> **Given passage**
On March 1, 2016, Bautista Cayman filed a Motion for Reconsideration (Docket No. 173) sustaining that: (i)the Debtors had not filed their monthly operating reports since the last one filed for October of 2015 (Docket No. 132-2), which was further cause for dismissal; (ii) dismissal was warranted on previous grounds;(iii) nothing had changed since the last hearing held on December 8, 2015; (iv)the Debtors had not established a need for the extension of time; and (v) that the extension would bypass the previous orders by the Court regarding the forewarned dismissal.

On March 3, 2016, the Debtors filed monthly operating reports for the months of November 2015, December 2015 and January 2016. See Docket Nos. 179, 180 and 181. The monthly operating reports filed show that although they generated additional income, they have failed to pay ordinary and necessary expenses, including Bautista Cayman's secured debt, and property taxes.

> **Data**
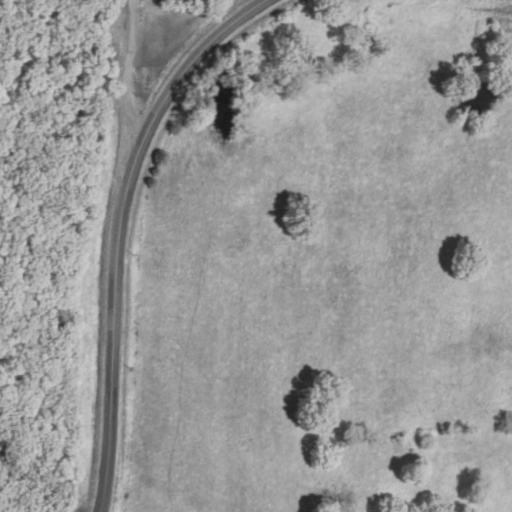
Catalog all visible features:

---

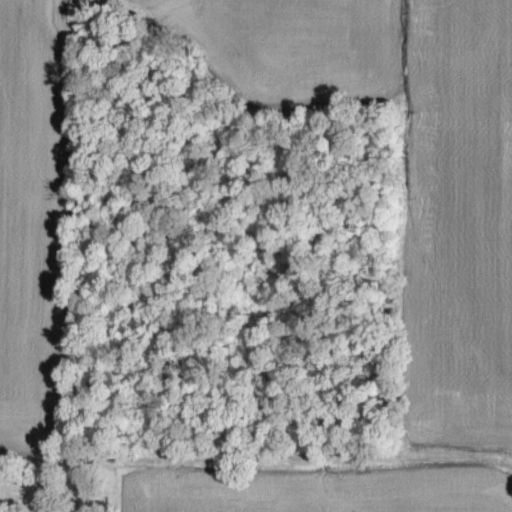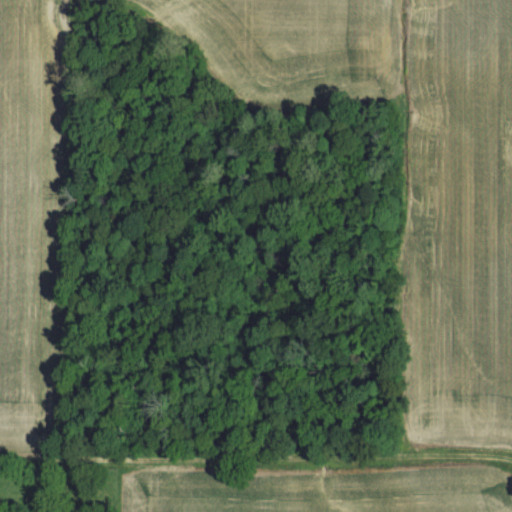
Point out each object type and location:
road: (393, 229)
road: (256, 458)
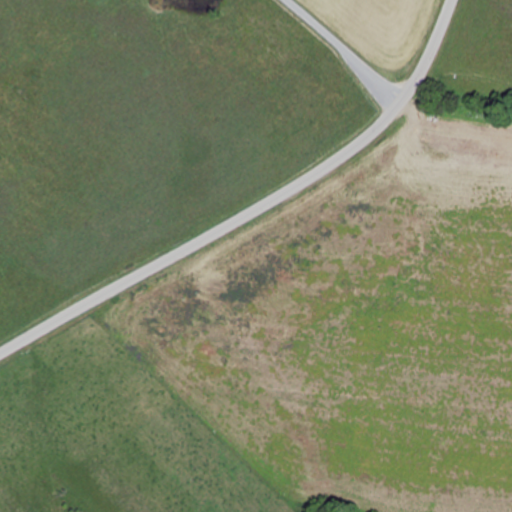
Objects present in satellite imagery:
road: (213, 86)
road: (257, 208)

> **Objective 1**
Answer these from the court passage, one line each:
(a) What docket number did Bautista Cayman's Motion for Reconsideration receive?
(b) On what date was the last hearing held before the motion?
(c) Which months did the monthly operating reports filed on March 3, 2016 cover?
> **Objective 2**
Decide whether each statement agrees with the court passage. Answer yes or no and quote the words that settle it.
(a) On March 3, 2016, the Debtors filed operating reports covering November 2015 through January 2016.
(b) The reports show that the Debtors paid their property taxes.
(c) According to the motion, the last monthly operating report the Debtors had filed covered October of 2015.
> **Objective 3**
Reproduce part of the court passage word for word. Begin at the words "On March 1, 2016, Bautista" and stop after "the forewarned dismissal.".

> **Correct response 1**
(a) Docket No. 173
(b) December 8, 2015
(c) November 2015, December 2015 and January 2016

> **Correct response 2**
(a) Yes: "On March 3, 2016, the Debtors filed monthly operating reports for the months of November 2015, December 2015 and January 2016."
(b) No: "they have failed to pay ordinary and necessary expenses, including Bautista Cayman's secured debt, and property taxes."
(c) Yes: "since the last one filed for October of 2015"

> **Correct response 3**
On March 1, 2016, Bautista Cayman filed a Motion for Reconsideration (Docket No. 173) sustaining that: (i)the Debtors had not filed their monthly operating reports since the last one filed for October of 2015 (Docket No. 132-2), which was further cause for dismissal; (ii) dismissal was warranted on previous grounds;(iii) nothing had changed since the last hearing held on December 8, 2015; (iv)the Debtors had not established a need for the extension of time; and (v) that the extension would bypass the previous orders by the Court regarding the forewarned dismissal.